Chantal Woodson, Loryn Holokai, Dr. Jayati Chakrabarti, Dr. Jiang Wang, Dr. Syed Ahmad, Dr. Yana Zavros

University of Cincinnati College of Medicine

Introduction: Pancreatic Ductal Adenocarcinoma (PDAC) has a survival rate of only 8.5%. Resistant tumors show increased PD-L1 expression inducing cessation of anti-tumor activity in cytotoxic T Cells (CTLs). The mechanism by which PD-L1+ PDAC tumors evade the immune response is not well understood. Myeloid cells (MDSCs) block anti-tumor CTL response partially by activating the PD-L1 checkpoint on CTLs. Depleting the MDSC population enables an endogenous anti-tumor CTL response in PDAC patients.

Hypothesis: 1) Organoids derived from resected PDAC tumors provide an in vitro model for predicting personalized therapy. 2) Chemoresistant PD-L1+ organoids are sensitive to combinatorial therapy involving both checkpoint inhibition and MDSC depletion.

Methods: Organoids were generated from resected PDAC patient tumors. Autologous CTLs were isolated from whole blood of patients. Monocytes and dendritic cells were differentiated from Peripheral Blood Mononuclear Cells. HLA-DR+ dendritic cells isolated by FACS were co-cultured with CTLs to activate them against autologous PDAC tumor. Activated CTLs and/or MDSCs were co-cultured with organoids derived from the same PDAC tumor. Flow cytometry measured organoid PD-L1 expression and CTL proliferation in response to standard-of-care chemotherapy alone or in combination with checkpoint inhibition and/or MDSC depletion.

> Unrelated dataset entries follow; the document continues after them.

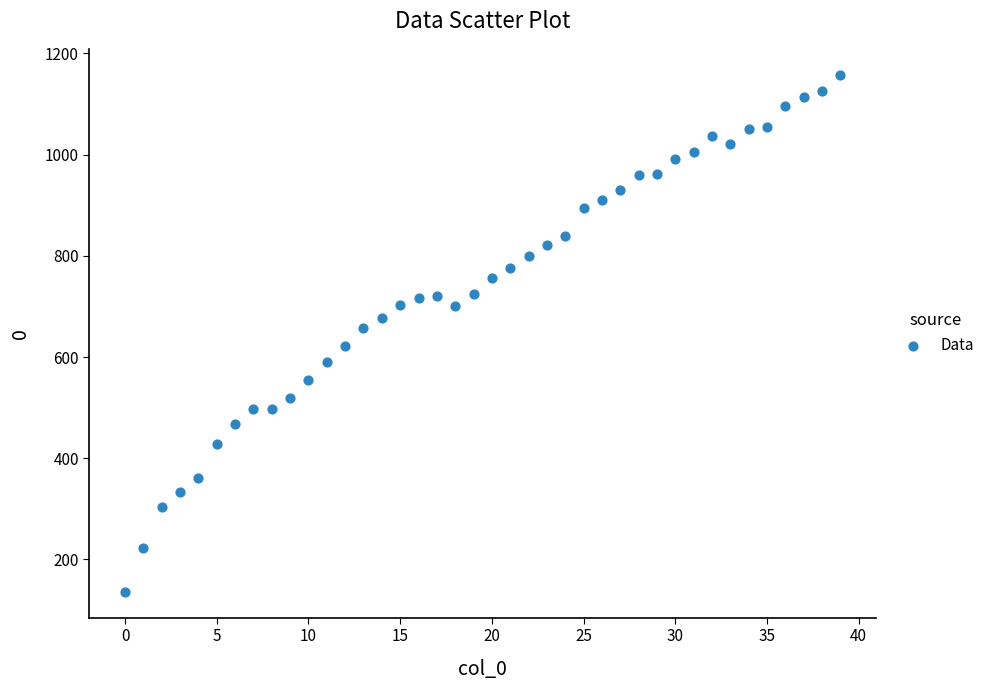

What is the range of Y values (max minus min)?

1022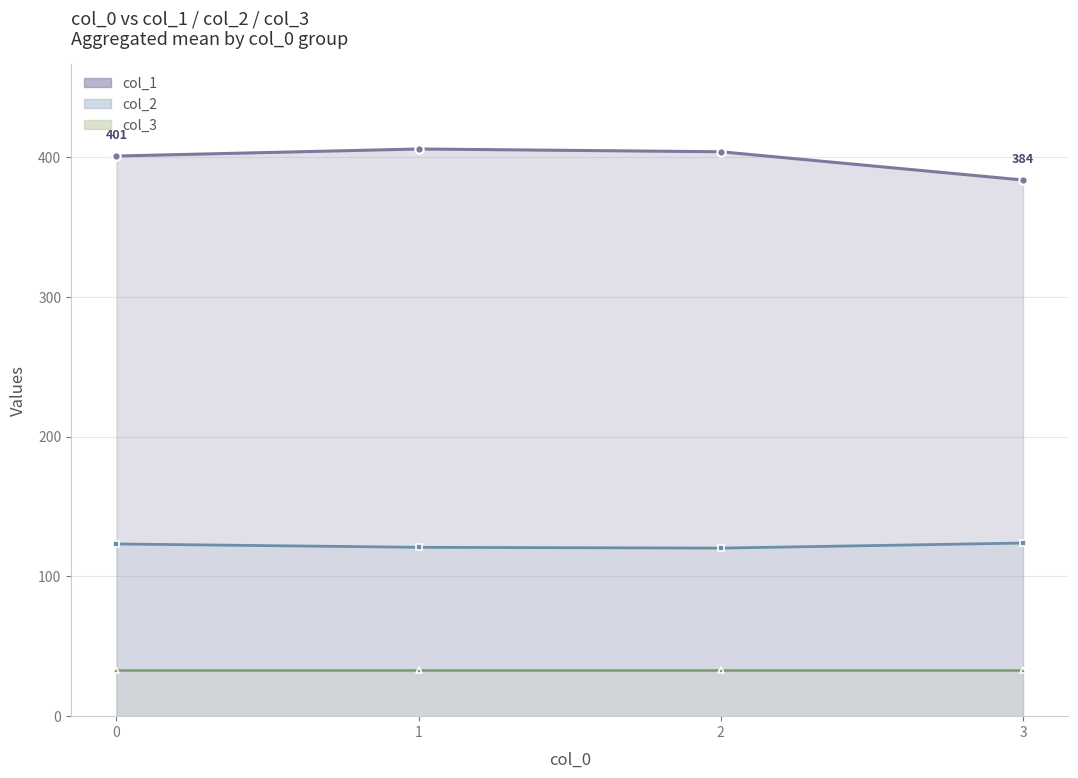

How many data points does each series have?

40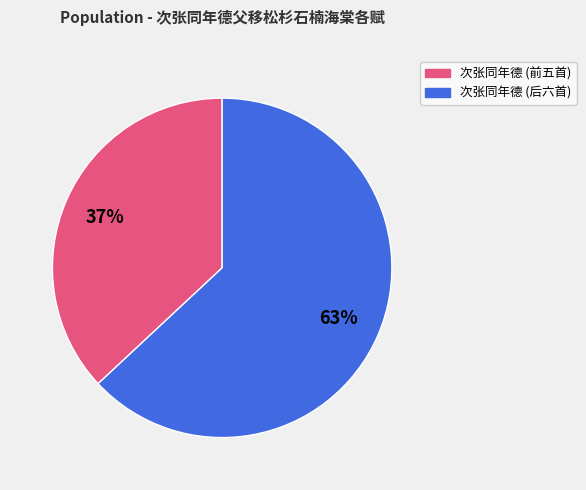

To the nearest percent, what is the average slice percentage?

50%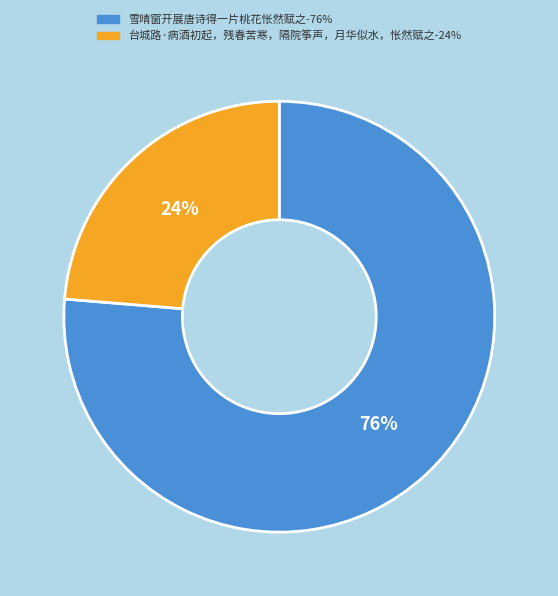

The 台城路·病酒初起，残春苦寒，隔院筝声，月华似水，怅然赋之 slice represents 39% of the pie. True or false?

False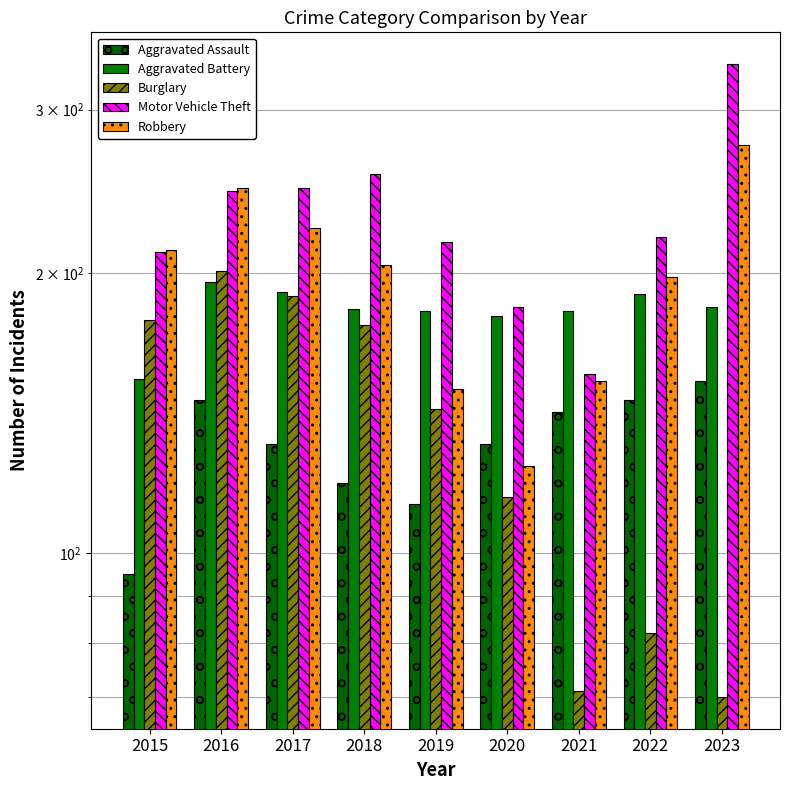

Is it true that Aggravated Assault equals 153 at 2023?

True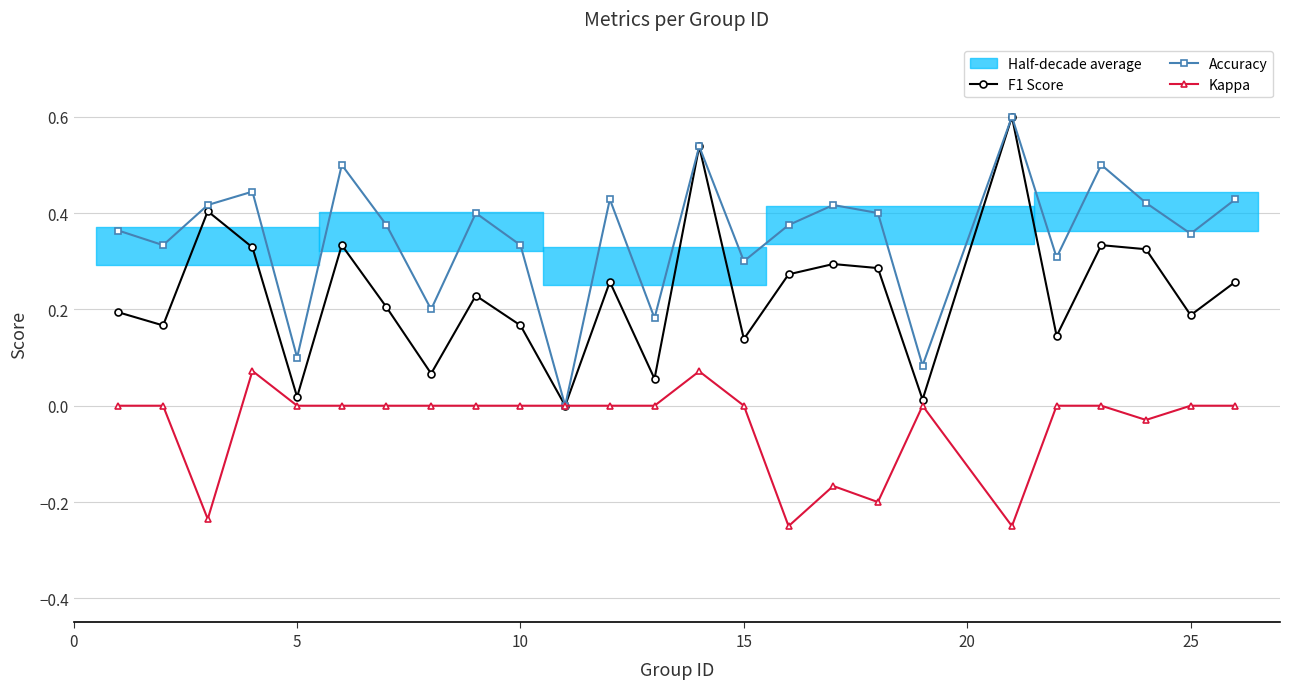

How many values in the F1 Score series exceed 0?

24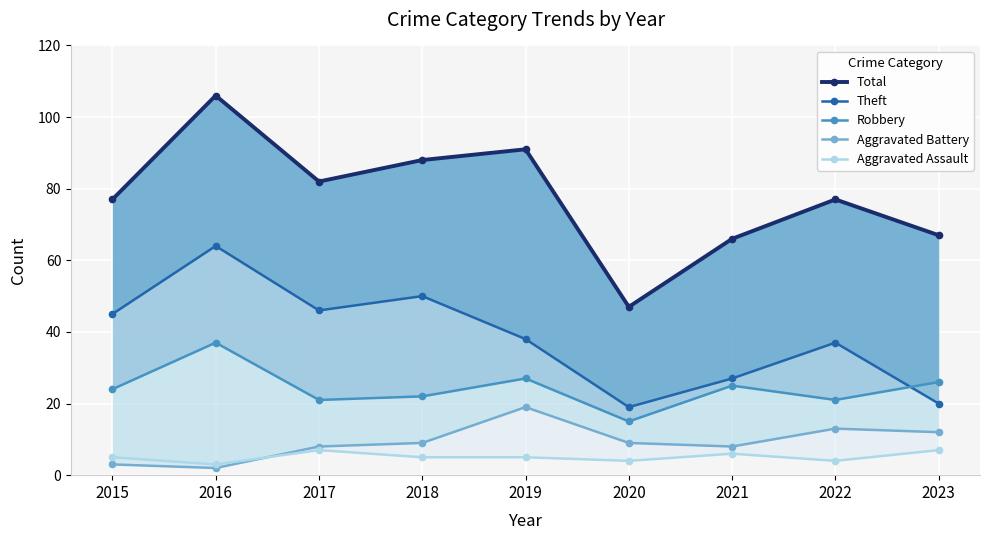

What is the value of the Total point at the 1st from the left?

77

Results: 1) Patients that exhibited chemoresistance showed increased G-MDSC infiltration within their tumor tissue. 2) In an autologous organoid/CTL co-culture derived from a chemoresistant patient with elevated G-MDSC infiltration, approximately 50% PD-L1+ organoid cell death was observed when cultures were treated with either PD-1 inhibitor (PD-1I, Nivolumab) alone or in combination with chemotherapy. Importantly, the inclusion of G-MDSCs in the organoid/CTL co-culture hindered the efficacy of checkpoint inhibition by PD-1I. Depleting the co-culture of MDSCs using Cabozantinib maximized the efficacy of checkpoint inhibition in combination with chemotherapy to induce cancer organoid death. 3) Organoid/CTL co-cultures generated from chemo-naive patients were used to predict the efficacy of combinatorial therapy for these individuals.

Conclusions: Depletion of MDSCs within the PDAC tumor microenvironment may enable the CTL anti-tumor response. Thus, patient-derived organoid/immune cell co-cultures provide an approach to predict efficacy of combinatorial therapy and improve PDAC patient outcome.